## Exploitation du document:
(a) D'après le texte sur le sabbat, qu'espérait le malade pour être guéri ?
(b) Dans le texte sur le sabbat, récrivez plus brièvement le paragraphe qui commence par « Notez que Jésus ne fait rien » en gardant ses faits principaux.
(c) Reprenez le texte sur le sabbat à la suite de sa dernière phrase et poursuivez-le.

## Extrait du texte:
8. Jésus lui dit : Lève-toi, prends ton grabat et marche.
9. Et aussitôt cet homme fut
guéri, et il prit son grabat, et il marchait. Or c'était un jour de sabbat.
Notez que Jésus ne fait rien de ce qu'attendait le malade.
Celui-ci espérait que quelqu'un le jetterait dans la piscine où il serait
guéri. Or il recouvre la santé sans immersion dans l'eau miraculeuse. C'est
donc que Jésus dispose d'un pouvoir supérieur à celui de l'eau.
Quant à la violation du sabbat par Jésus, c'est la négation
même de la Loi
juive et de l'Apocalypse. A l'instar de la Genèse,
toute l'Apocalypse est fondée sur le sabbat. Qui eût violé le sabbat
devant les sept fils de Jehoudda fût immédiatement tombé sous leurs siques, et
cette fois ils eussent été approuvés de leurs ennemis les plus
irréconciliables. Le sabbat était une institution du Verbe créateur. C'était
imiter le Verbe au septième jour que de célébrer le sabbat par un repos
confinant à l'immobilité. S'agiter au sabbat, c'était déranger le Père dans
le repos qu'il s'était accordé, son œuvre terminée. Porter un fardeau,
c'était un effort impie et ridicule, un jeu de pygmée, à la fois indécent et
puéril. L'Éternel avait dit dans Jérémie : Prenez
garde à vos âmes et ne portez aucun fardeau le jour du sabbat ; et ne
faites aucune œuvre ; mais sanctifiez le jour du Sabbat, comme je l'ai
commandé à vos pères. Cependant ils n'ont point écouté ; ils n'ont pas
incliné l'oreille ; mais ils ont roidi leur cou, pour ne point écouter et ne
point recevoir l'instruction. Mais, si vous m'écoutez attentivement, dit l'Eternel,
pour ne faire passer aucun fardeau par les portes de cette Ville le jour du
Sabbat et pour sanctifier le jour du sabbat en ne faisant aucun travail ce
jour-là, alors les rois et les princes, assis sur le trône de David,
entreront par les portes de cette Ville[20]. Mais si vous ne m'écoutez pas pour sanctifier le jour du
sabbat et pour ne porter aucun fardeau et n'en point faire passer par
les portes de Jérusalem le jour du sabbat, je mettrai le feu à ses
portes ; il consumera les palais de Jérusalem et ne sera point éteint[21].

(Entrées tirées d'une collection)
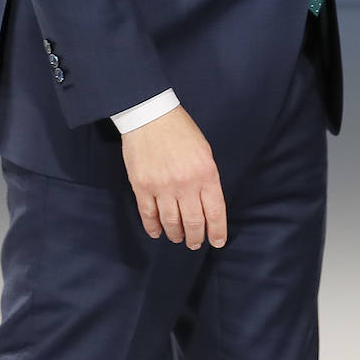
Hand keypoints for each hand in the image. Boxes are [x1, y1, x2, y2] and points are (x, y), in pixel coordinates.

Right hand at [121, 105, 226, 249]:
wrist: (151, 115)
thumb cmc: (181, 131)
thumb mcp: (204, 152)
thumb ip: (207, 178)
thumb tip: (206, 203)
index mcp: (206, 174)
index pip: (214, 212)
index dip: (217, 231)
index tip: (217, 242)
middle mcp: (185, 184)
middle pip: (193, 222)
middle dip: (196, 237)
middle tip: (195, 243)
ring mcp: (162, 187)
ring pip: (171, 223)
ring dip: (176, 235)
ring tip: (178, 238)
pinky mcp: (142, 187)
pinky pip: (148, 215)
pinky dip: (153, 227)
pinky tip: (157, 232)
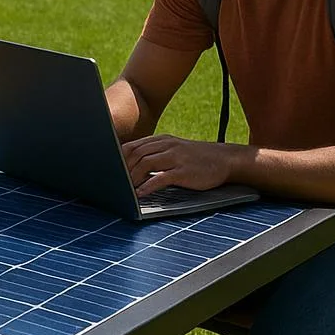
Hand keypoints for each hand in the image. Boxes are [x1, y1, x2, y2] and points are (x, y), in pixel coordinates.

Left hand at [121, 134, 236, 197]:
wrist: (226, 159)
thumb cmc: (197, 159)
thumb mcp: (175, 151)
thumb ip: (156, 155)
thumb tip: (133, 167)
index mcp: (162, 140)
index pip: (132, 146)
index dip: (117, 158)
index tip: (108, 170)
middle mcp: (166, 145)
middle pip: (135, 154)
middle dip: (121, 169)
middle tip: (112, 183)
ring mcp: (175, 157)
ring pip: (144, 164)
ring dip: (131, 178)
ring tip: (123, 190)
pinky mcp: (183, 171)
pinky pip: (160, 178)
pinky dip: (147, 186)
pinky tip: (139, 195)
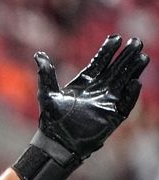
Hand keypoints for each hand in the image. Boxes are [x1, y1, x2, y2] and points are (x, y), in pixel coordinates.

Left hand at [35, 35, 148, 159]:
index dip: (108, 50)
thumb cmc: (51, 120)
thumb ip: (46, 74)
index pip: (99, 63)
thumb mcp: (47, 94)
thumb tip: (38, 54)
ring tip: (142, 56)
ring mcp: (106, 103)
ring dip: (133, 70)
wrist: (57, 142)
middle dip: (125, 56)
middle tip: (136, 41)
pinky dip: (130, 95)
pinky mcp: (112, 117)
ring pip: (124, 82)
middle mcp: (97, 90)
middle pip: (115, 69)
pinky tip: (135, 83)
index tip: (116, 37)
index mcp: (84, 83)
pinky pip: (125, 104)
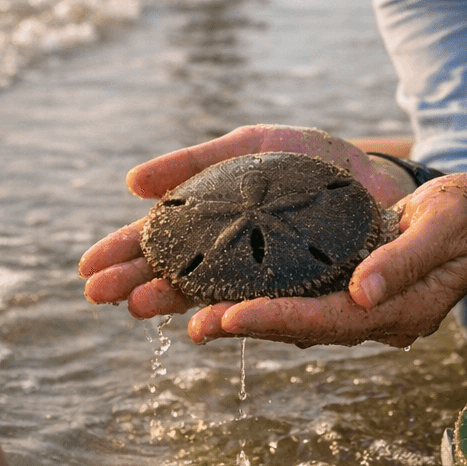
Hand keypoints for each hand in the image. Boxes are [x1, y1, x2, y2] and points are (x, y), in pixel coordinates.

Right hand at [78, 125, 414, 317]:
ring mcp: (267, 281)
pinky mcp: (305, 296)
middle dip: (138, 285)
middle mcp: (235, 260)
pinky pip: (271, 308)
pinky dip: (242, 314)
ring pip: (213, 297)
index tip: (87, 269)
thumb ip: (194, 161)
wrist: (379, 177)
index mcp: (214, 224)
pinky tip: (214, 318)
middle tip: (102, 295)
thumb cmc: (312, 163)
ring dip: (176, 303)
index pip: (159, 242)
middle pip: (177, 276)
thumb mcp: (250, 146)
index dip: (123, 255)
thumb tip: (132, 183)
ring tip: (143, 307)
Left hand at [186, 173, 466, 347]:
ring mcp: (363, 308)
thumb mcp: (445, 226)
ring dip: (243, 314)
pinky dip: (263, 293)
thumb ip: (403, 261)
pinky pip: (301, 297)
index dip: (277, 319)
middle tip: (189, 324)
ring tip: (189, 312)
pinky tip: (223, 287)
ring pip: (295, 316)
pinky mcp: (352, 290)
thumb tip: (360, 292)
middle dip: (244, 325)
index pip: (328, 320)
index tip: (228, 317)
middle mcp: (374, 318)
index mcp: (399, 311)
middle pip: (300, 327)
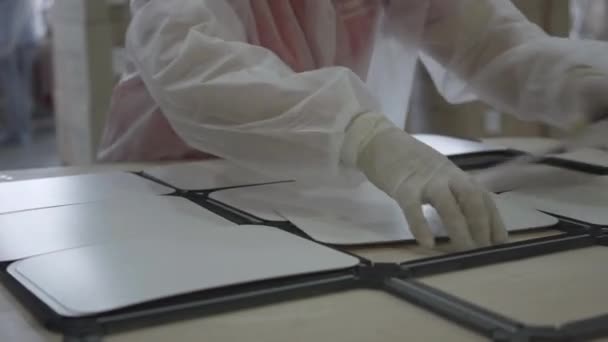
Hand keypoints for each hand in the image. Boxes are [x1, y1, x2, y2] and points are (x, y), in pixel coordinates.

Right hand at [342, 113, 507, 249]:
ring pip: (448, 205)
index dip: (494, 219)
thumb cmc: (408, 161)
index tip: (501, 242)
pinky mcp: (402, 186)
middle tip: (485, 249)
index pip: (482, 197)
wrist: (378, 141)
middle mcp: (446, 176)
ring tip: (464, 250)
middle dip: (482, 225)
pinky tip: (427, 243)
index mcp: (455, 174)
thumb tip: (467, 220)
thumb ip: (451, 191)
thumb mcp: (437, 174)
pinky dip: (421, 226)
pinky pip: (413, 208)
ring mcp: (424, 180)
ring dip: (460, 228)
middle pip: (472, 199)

## Corrigé des exercices:
(a) Il espérait que quelqu'un le jetterait dans la piscine où il serait guéri.

(b) Jésus n'agit pas comme l'attendait le malade, qui comptait être jeté dans la piscine pour y guérir. Le malade guérit pourtant sans être plongé dans l'eau miraculeuse, ce qui montre que Jésus a un pouvoir supérieur à celui de l'eau.

(c)
Le christ avait cru que le Verbe ne pouvait rapporter la
loi qu'il avait faite. Jésus lui démontre le contraire. Le Verbe n'est pas
lié. Celui qui a fait la loi judaïque peut la modifier ou la défaire.
Jérusalem est tombée dans un sabbat. C'est son intérêt que Jésus rapporte sa
condamnation et relève en même temps le christ de sa faillite. Comme il le
dit ailleurs et dans le même esprit, Jésus est maître du sabbat sous toutes
ses formes, sabbat hebdomadaire, sabbat d'années, sabbat de jubilés. Le
sabbat n'est qu'un expédient pour mesurer le temps. Derrière le temps il y a
le mouvement, et dans le mouvement il y a Dieu. Son activité ne s'arrête pas
sous te prétexte que les Juifs la décomposent en heures, en jours, en
semaines, eu années, en siècles, en cycles. Jérusalem a été condamnée par le
temps sous les espèces sabbatiques. Qu'importe ! si l'appel est porté devant
le juge qui ne se repose jamais ? Or, le Père est si bon qu'il ne juge pas,
il aime ; le Fils, voilà le juge des vivants et des morts. En cela Joannès ne
s'est pas trompé. Pourquoi les Juifs déclineraient-ils le juge ? Ils
connaissent son jugement, tout entier en leur faveur, c'est un fils de David
qui l'a rédigé !
10. Les Juifs donc disaient à
celui qui avait été guéri : C'est un jour de
sabbat ; il ne t'est pas permis d'emporter ton grabat.
11. Il leur répondit : Celui qui m'a guéri m'a dit lui-même : Prends ton
grabat et marche.
12. Alors ils lui
demandèrent : Qui est cet homme qui t'a
dit : Prends ton grabat et marche ?
13. Mais celui qui avait été
guéri ne savait qui il était, car Jésus s'était retiré de la foule assemblée
en ce lieu.
14. Jésus ensuite le trouva dans
le Temple, et il lui dit : Voilà que tu es guéri ; ne
pèche plus, de peur qu'il ne t'arrive quelque chose de pis[22].
15. Cet homme s'en alla, et
annonça aux Juifs que c'était Jésus qui l'avait guéri.
16. C'est pourquoi les Juifs
persécutaient Jésus, parce qu'il faisait ces choses un jour de sabbat.
Déchiffrons le miracle au point de vue séméiologique où
Cérinthe s'est placé.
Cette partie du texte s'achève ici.